PAGE EXCERPT:
"""

Unlike the staff of a typical private business, nonprofit staff members usually share at least one interest that is dear to their hearts: the interest or need that the nonprofit organization serves. In other words, if you're passionate about eagles and hawks, for example, and you go to work for a rescue mission that cares for injured raptors, it's almost certain that virtually all of your co-workers will be fellow bird-nerds. Nonprofit workers report that while working for their various causes, they form deep and lasting bonds of camaraderie with their coworkers as well as with the people they serve.

4. Potential for growth, both professional and personal. 

Workers in the United States often separate their professional and personal growth. They advance a career during the workday and develop themselves in other ways when they're at home or traveling. Because nonprofit organizations are often concerned with people in need, urgent objectives, and important causes, personal growth and professional growth go hand-in-hand.

5. Potential for advancement. 

One of the disadvantages of working for nonprofit organizations is that the burn-out rate can be high. Nonprofit workers often join an organization and leave after a short time because of the demands, pressures, frustrations, and high stakes of the work. On the upside, this offers opportunities to advance and "leave your mark" on your nonprofit organization. There are also ample opportunities to shift from one skill set to another. From the above-mentioned article by the Case Foundation: "...nonprofits look to employees to multi-task, and multi-task big time. Because of that, nonprofits offer the opportunity for employees to learn new skills and gain experience in areas they have yet to tackle."

6. The work is challenging and rewarding. 

While many jobs require high levels of innovation, motivation, and dedication, and many jobs are exceedingly challenging, the reward system in the nonprofit sector is very different from that of the private sector. In the private sector, all effort is in support of the company's bottom line. A private business may offer products or services that benefit its customers, clients, and even society, but in the end, success in the private sector is measured by the size of its bank account. When nonprofit workers are successful, on the other hand, it's people, not bank accounts, who benefit, often in very direct, personal, and important ways.

"""

Chart understanding data:
"""

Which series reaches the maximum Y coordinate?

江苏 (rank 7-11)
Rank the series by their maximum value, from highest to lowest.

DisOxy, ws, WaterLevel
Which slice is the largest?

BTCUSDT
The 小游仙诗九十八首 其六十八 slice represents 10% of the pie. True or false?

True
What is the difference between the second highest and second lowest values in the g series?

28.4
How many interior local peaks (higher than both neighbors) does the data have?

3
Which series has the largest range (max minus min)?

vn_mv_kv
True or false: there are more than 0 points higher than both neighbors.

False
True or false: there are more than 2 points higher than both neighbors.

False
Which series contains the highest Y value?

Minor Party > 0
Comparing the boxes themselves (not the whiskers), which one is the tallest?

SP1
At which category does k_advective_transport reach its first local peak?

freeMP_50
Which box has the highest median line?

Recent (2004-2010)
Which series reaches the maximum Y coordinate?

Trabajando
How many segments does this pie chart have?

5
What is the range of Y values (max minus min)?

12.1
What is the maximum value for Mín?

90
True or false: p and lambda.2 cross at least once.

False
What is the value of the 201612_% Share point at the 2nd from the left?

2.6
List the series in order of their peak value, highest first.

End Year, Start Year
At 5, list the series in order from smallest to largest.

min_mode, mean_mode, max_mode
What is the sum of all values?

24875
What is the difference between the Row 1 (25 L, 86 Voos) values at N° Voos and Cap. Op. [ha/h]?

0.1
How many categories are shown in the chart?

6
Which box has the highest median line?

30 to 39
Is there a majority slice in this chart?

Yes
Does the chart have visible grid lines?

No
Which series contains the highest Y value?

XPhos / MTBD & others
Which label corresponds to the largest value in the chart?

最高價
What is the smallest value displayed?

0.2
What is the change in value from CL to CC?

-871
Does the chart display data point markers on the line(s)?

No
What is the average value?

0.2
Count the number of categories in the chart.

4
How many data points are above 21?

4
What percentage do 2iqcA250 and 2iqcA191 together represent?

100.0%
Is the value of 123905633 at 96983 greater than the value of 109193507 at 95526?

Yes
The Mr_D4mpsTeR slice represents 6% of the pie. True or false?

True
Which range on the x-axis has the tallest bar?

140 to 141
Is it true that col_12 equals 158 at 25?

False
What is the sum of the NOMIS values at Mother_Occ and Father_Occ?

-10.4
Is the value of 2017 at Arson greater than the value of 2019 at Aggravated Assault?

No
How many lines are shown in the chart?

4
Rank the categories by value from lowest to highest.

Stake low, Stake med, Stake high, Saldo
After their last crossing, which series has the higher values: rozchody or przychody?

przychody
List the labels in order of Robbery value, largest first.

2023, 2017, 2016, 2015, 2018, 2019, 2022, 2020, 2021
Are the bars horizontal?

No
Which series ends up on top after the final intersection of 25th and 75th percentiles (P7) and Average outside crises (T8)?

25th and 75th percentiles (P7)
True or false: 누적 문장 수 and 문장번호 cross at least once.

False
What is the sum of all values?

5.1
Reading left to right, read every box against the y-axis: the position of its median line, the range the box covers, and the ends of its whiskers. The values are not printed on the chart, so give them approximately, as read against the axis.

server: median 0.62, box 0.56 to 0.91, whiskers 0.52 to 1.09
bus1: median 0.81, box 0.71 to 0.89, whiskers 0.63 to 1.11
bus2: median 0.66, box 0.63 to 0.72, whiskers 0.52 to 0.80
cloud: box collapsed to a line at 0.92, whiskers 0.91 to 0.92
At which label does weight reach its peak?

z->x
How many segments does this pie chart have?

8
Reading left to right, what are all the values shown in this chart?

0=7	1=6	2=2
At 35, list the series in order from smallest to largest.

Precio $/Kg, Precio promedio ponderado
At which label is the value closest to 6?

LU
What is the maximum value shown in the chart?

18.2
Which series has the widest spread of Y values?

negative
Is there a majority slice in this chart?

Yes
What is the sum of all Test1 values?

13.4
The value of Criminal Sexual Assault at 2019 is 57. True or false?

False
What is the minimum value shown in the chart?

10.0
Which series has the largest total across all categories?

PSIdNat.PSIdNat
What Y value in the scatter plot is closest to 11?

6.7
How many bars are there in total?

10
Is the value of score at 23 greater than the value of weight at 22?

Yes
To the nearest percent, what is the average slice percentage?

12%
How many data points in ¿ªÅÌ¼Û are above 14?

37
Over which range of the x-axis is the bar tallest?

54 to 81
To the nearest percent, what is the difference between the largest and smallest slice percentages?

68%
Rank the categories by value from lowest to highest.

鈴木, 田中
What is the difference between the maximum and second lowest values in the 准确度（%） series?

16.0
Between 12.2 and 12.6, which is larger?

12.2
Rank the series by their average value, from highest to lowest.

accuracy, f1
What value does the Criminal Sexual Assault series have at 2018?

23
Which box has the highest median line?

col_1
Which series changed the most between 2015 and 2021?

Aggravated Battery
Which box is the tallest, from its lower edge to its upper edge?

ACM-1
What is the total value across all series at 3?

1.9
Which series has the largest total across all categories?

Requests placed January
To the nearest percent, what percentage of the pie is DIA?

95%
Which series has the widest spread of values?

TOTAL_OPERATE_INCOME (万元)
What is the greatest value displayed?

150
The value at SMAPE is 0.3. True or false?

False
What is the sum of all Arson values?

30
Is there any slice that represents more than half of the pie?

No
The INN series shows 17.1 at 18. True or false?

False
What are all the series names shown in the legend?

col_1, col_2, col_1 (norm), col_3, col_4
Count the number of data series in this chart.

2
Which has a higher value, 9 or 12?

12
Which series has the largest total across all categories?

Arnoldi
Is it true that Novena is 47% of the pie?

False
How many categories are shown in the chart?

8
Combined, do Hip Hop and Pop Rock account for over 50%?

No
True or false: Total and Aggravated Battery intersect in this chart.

"""

EXERCISE INSTRUCTIONS: Reproduce the passage about working for nonprofits, from "Workers in the" up to and including "growth go hand-in-hand.".

SOLVED EXERCISE:
Workers in the United States often separate their professional and personal growth. They advance a career during the workday and develop themselves in other ways when they're at home or traveling. Because nonprofit organizations are often concerned with people in need, urgent objectives, and important causes, personal growth and professional growth go hand-in-hand.